## Source text
═══
Deriving.Compare_Instances
begin
(*>*)
subsection ‹Syntax of regular expressions›

datatype 'a rexp =
Zero |
Full |
One |
Atom 'a |
Plus "('a rexp)" "('a rexp)" |
Times "('a rexp)" "('a rexp)" |
Star "('a rexp)" |
Not "('a rexp)" |
Inter "('a rexp)" "('a rexp)" |
Pr "('a rexp)"
derive linorder rexp

text ‹Lifting constructors to lists›

fun rexp_of_list where
"rexp_of_list OPERATION N [] = N"
| "rexp_of_list OPERATION N [x] = x"
| "rexp_of_list OPERATION N (x # xs) = OPERATION x (rexp_of_list OPERATION N xs)"

abbreviation "PLUS ≡ rexp_of_list Plus Zero"
═══
[Data excerpts]

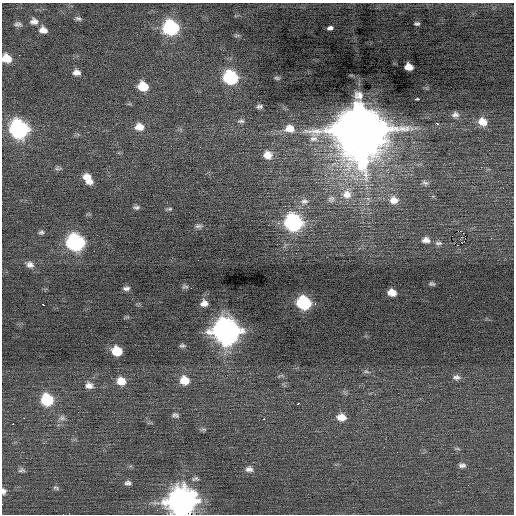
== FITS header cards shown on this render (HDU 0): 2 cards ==
NAXIS1  =                  512 / Axis length
NAXIS2  =                  512 / Axis length

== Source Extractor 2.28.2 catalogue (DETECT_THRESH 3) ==
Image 512 x 512 px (HDU 0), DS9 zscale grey, 1 PNG px = 1 image px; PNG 516 x 516 px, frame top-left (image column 1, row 512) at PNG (2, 3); no overlay
Background -0.00108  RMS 0.8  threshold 2.4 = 3 sigma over >= 5 px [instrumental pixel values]
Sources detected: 82; all 82 listed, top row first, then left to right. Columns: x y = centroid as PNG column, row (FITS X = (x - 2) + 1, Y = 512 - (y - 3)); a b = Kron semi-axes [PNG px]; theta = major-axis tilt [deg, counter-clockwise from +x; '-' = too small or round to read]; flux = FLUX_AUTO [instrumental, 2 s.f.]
═══
## Stated exercise 1
Answer these questions from the regular expression theory:
(a) How many arguments does the Times constructor take?
(b) What does rexp_of_list return when given an empty list?
(c) How is the abbreviation PLUS defined?
## Stated exercise 2
Carry on the regular expression theory, starting right after the PLUS abbreviation.

## Final answer 1
(a) Two, both of type ('a rexp).
(b) It returns N.
(c) PLUS ≡ rexp_of_list Plus Zero.

## Final answer 2
abbreviation "TIMES ≡ rexp_of_list Times One"
abbreviation "INTERSECT ≡ rexp_of_list Inter Full"

lemma list_singleton_induct [case_names nil single cons]:
assumes nil: "P []"
assumes single: "⋀x. P [x]"
assumes cons: "⋀x y xs. P (y # xs) ⟹ P (x # (y # xs))"
shows "P xs"
using assms
proof (induct xs)
case (Cons x xs) thus ?case by (cases xs) auto
qed simp

subsection ‹ACI normalization›

fun toplevel_summands :: "'a rexp ⇒ 'a rexp set" where
"toplevel_summands (Plus r s) = toplevel_summands r ∪ toplevel_summands s"
| "toplevel_summands r = {r}"

abbreviation (input) "flatten LISTOP X ≡ LISTOP (sorted_list_of_set X)"

lemma toplevel_summands_nonempty[simp]:
"toplevel_summands r ≠ {}"
by (induct r) auto

lemma toplevel_summands_finite[simp]:
"finite (toplevel_summands r)"
by (induct r) auto

primrec ACI_norm :: "('a::linorder) rexp ⇒ 'a rexp"  ("«_»") where
"«Zero» = Zero"
| "«Full» = Full"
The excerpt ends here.